RALEIGH, N.C. — The Carolina Hurricanes knew they wanted Paul Maurice back after he led them to the Eastern Conference finals. Keeping his staff intact was important, too.

The team said Monday it has agreed to terms on a three-year contract for Maurice, who took over at midseason and helped the team return to the playoffs for the first time since winning the Stanley Cup in 2006. Also, the team said Ron Francis would return as associate head coach and take on the title of director of player personnel.

Assistant coaches Kevin McCarthy and Tom Rowe will remain on existing contracts, while Tom Barrasso — who completed his second season as goaltending coach and director of goalie development — also will take the title of assistant coach.

That staff helped the Hurricanes shake out of a slow start and become one of the NHL’s hottest teams over the final two months of the regular season. Then came a deep playoff run — which included a pair of Game 7 road victories — that charged up a fan base and helped the small-market franchise turn a profit for the first time since ‘06.

“Once we got into the playoffs … it became more and more obvious that Paul and this coaching staff was respected by the players, and they had bought into what was being taught to them and that this was the staff I had hoped we could go forward with,” team president and general manager Jim Rutherford said in a news conference.

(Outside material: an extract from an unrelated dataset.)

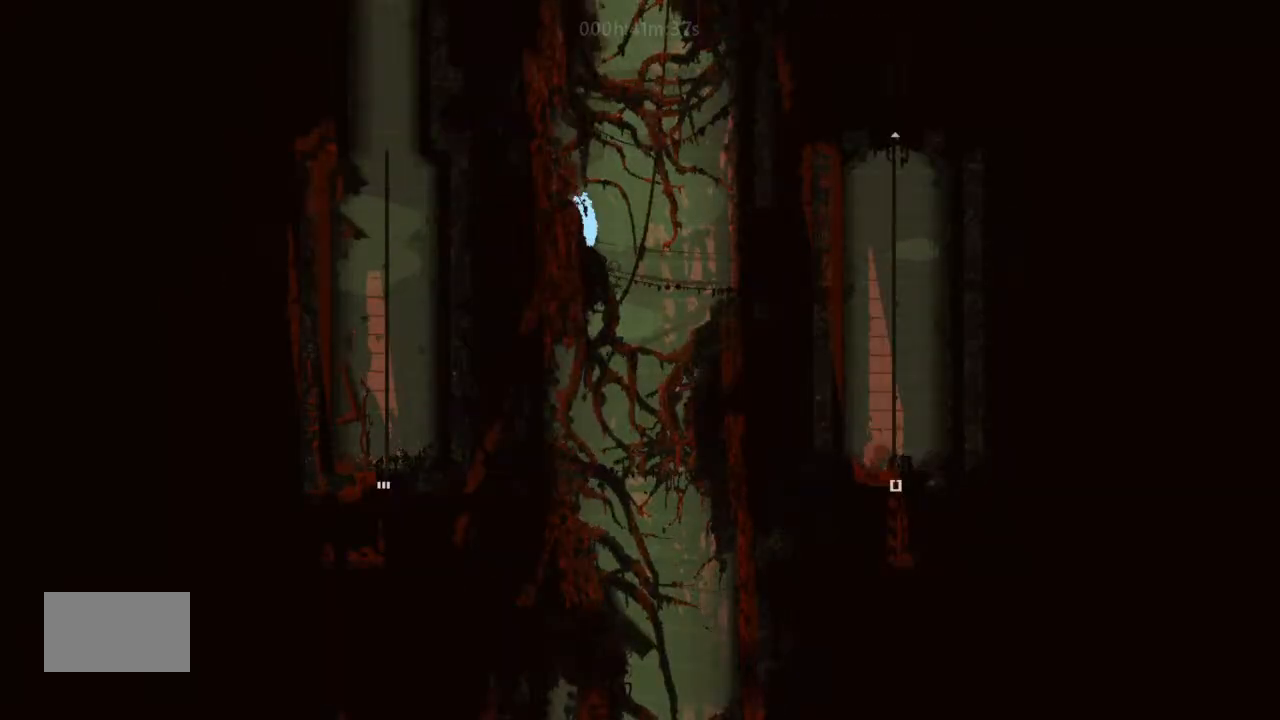
{"keys": [], "events": [[166, "j", "up"], [266, "left", "up"], [266, "up", "down"], [366, "up", "up"]]}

The 41-year-old Maurice replaced Peter Laviolette — the man who replaced him five years earlier — in December. Terms were not disclosed on Maurice’s contract, but the coach said there wasn’t much doubt that he’d be back after the playoff run.

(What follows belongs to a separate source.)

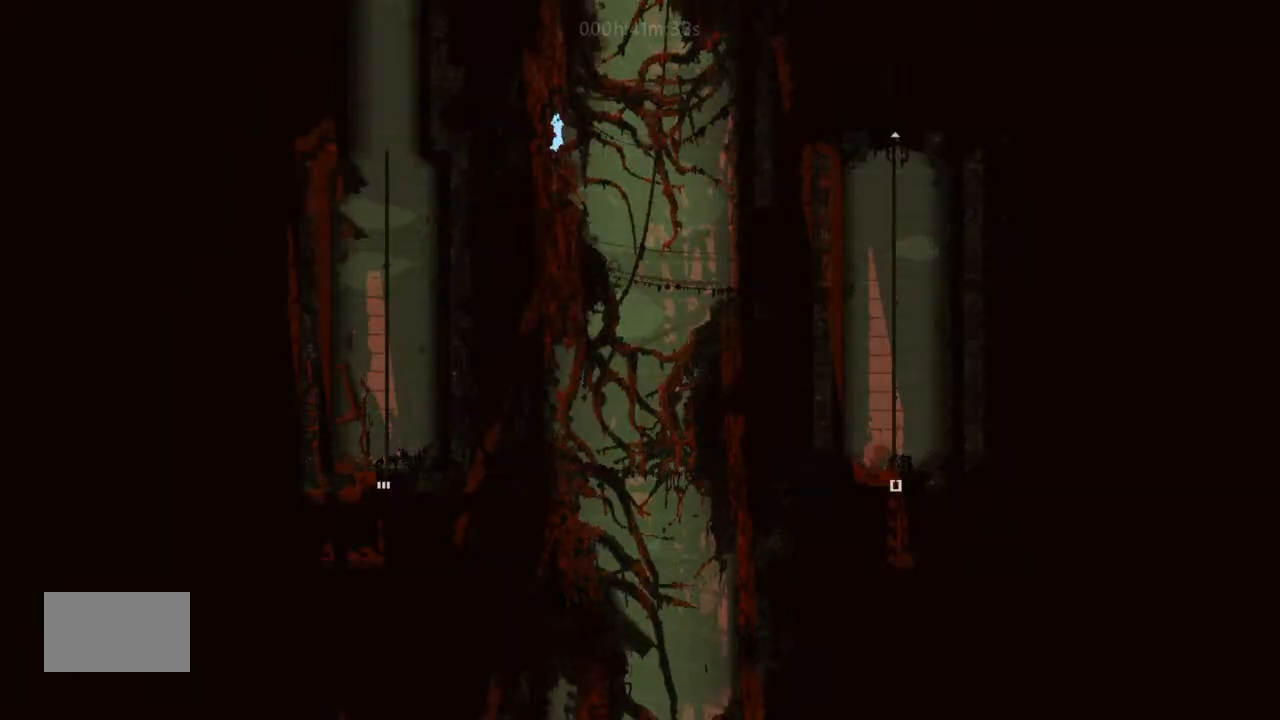
{"keys": ["j", "right"], "events": [[333, "right", "down"], [400, "j", "down"]]}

“I don’t think there was necessarily a doubt that we were both interested in working together,” Maurice said via teleconference. “But we just both wanted to make sure it was as good as we though it was and it turned out to be.”

Maurice is the franchise’s winningest coach and led the team to the 2002 Cup finals in his first stint with the team. He was fired in December 2003 and replaced by Laviolette, who led the team to the first major professional sports championship in North Carolina history.

Francis, a Hall of Fame player, joined the coaching staff when Maurice was rehired after working in the front office.

In this year’s playoffs, Carolina stunned New Jersey with a pair of goals in the final 80 seconds to win Game 7 of the first-round series. Then the Hurricanes beat top-seeded Boston with Scott Walker’s overtime goal in another Game 7 on the road.

Eventual Cup champion Pittsburgh swept the Hurricanes in the conference finals.

Rutherford said the staff contributed to the improved play of winger Chad LaRose and defenseman Anton Babchuk, and goaltender Cam Ward benefited from Barrasso’s instruction about what it means to be a No. 1 goaltender in the NHL.

Rutherford also said the team benefited from having Francis available to work with players on a daily basis, specifically mentioning star forward Eric Staal. But he didn’t want to pull Francis away from his work developing young players in the organization, adding that Francis occasionally won’t be on the bench because of other job responsibilities.